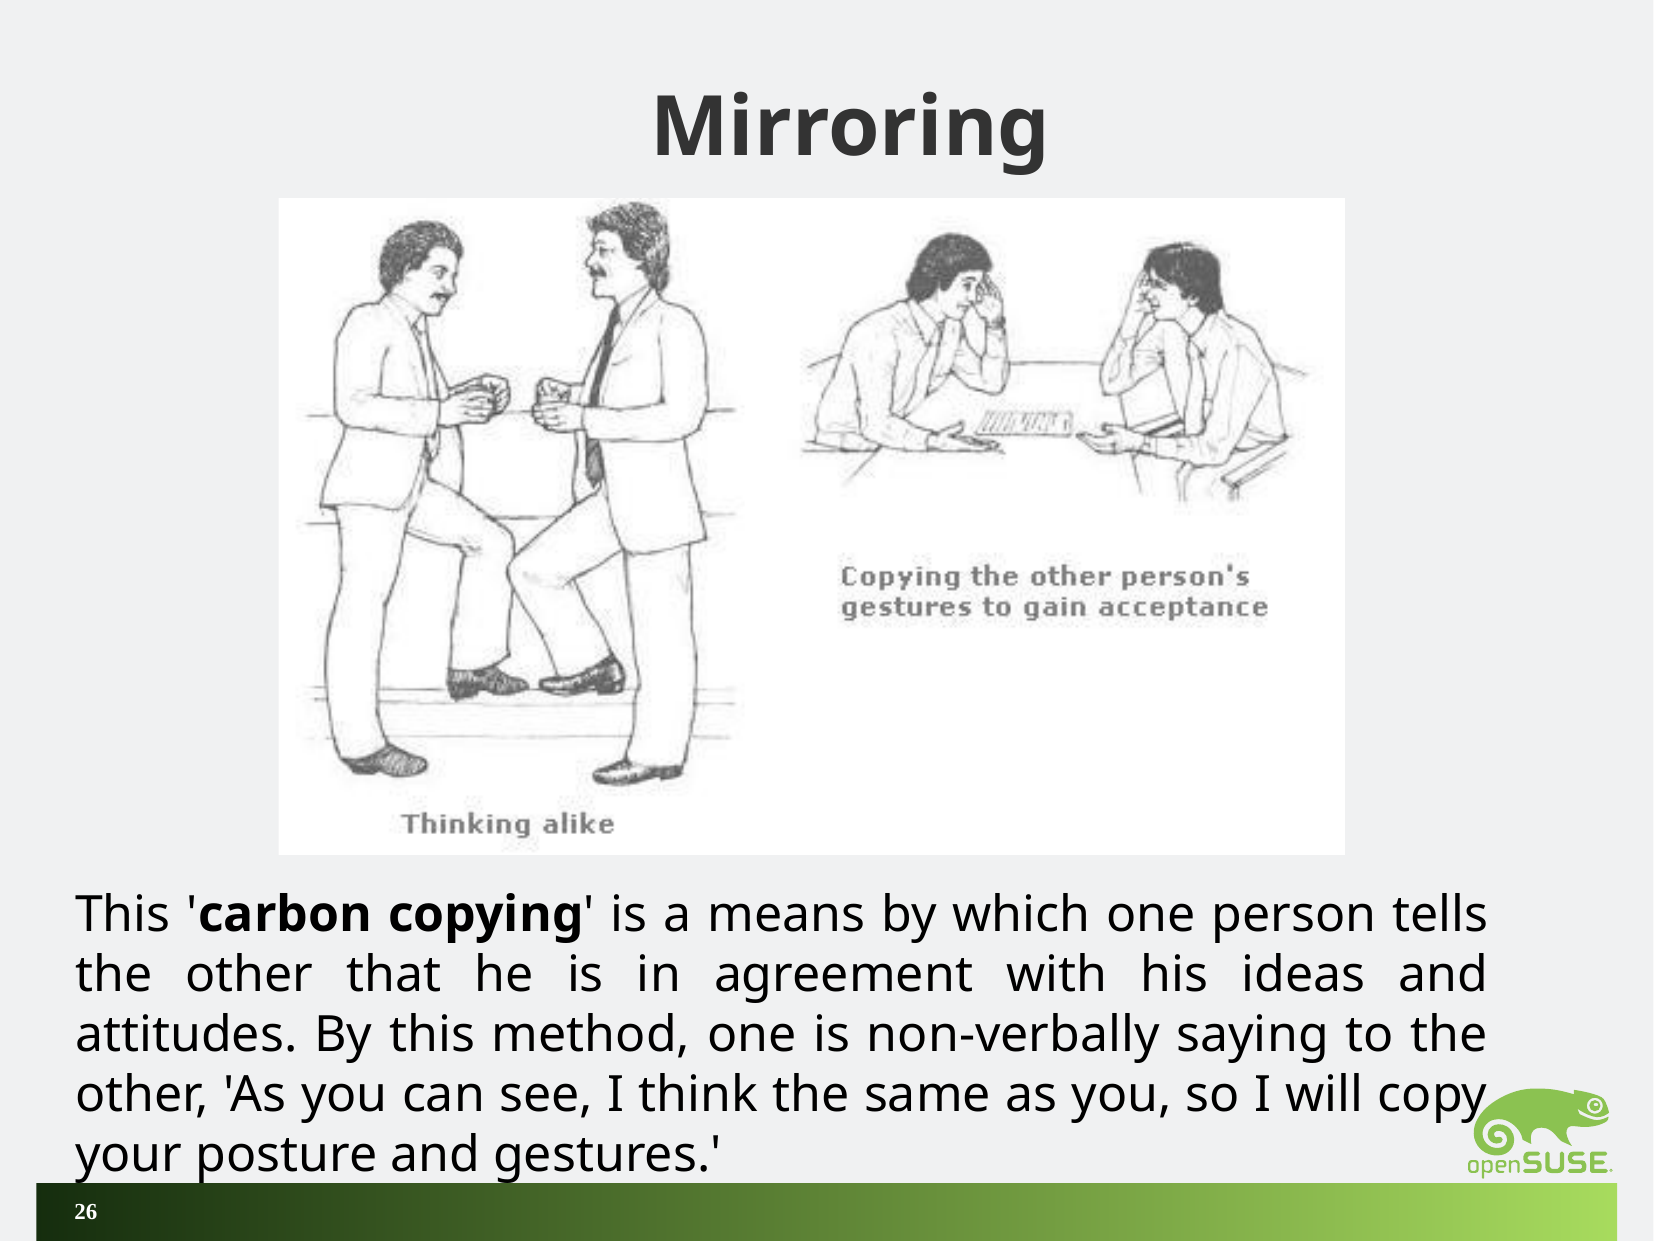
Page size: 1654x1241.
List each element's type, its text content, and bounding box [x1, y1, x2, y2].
==
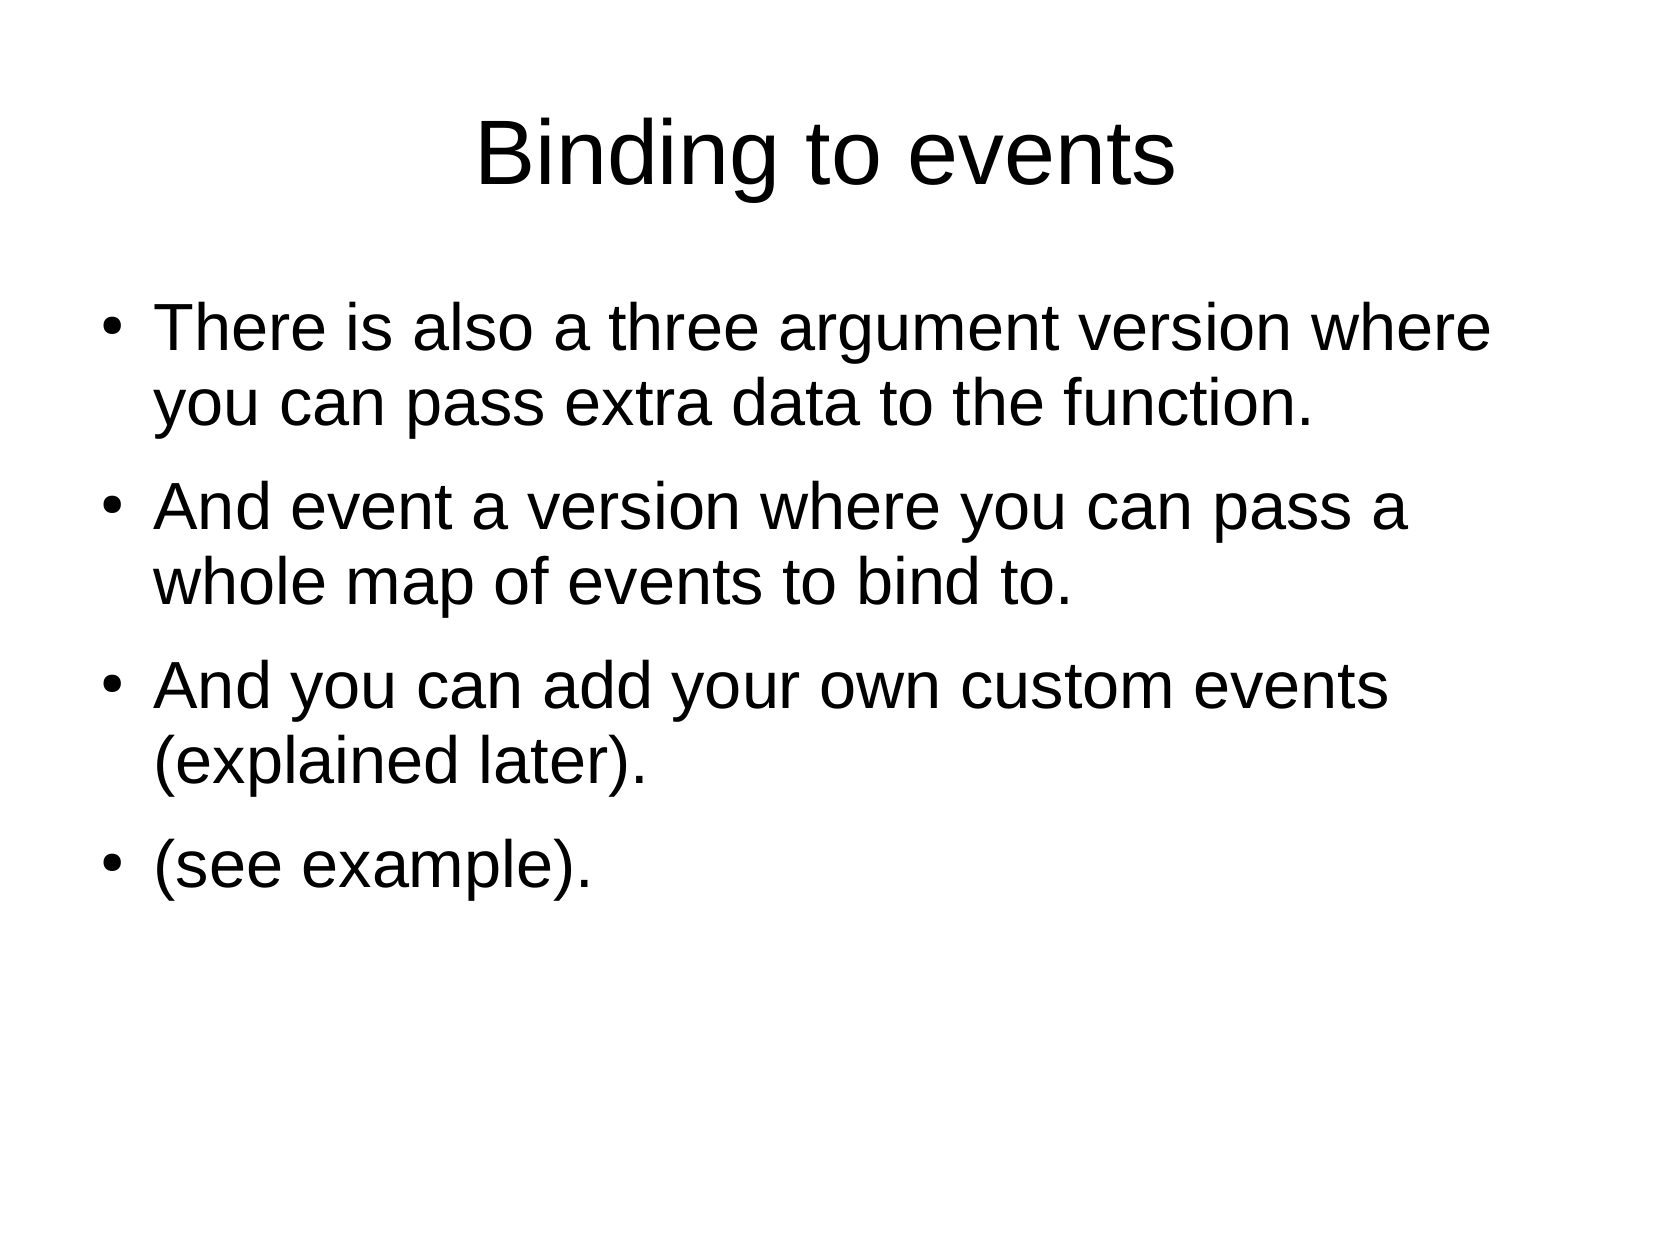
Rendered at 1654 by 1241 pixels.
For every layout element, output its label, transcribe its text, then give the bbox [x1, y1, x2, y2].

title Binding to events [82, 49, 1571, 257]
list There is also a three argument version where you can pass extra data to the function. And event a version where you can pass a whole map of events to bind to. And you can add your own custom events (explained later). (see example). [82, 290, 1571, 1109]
---
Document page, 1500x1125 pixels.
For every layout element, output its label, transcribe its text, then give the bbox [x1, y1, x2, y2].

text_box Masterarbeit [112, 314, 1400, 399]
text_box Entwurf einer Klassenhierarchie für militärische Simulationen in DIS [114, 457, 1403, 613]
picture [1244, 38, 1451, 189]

## [REQUEST]
Render the stretch of the items from the line containing "Document page, 1500x1125 pixels." through the line containing "picture [1244, 38, 1451, 189]" as a Markdown table with the columns Row and Line. Number each line in Row and skip any blank lines.

## [TASK RESULT]
| Row | Line |
|---|---|
| 1 | Document page, 1500x1125 pixels. |
| 2 | For every layout element, output its label, transcribe its text, then give the bbox [x1, y1, x2, y2]. |
| 3 | text_box Masterarbeit [112, 314, 1400, 399] |
| 4 | text_box Entwurf einer Klassenhierarchie für militärische Simulationen in DIS [114, 457, 1403, 613] |
| 5 | picture [1244, 38, 1451, 189] |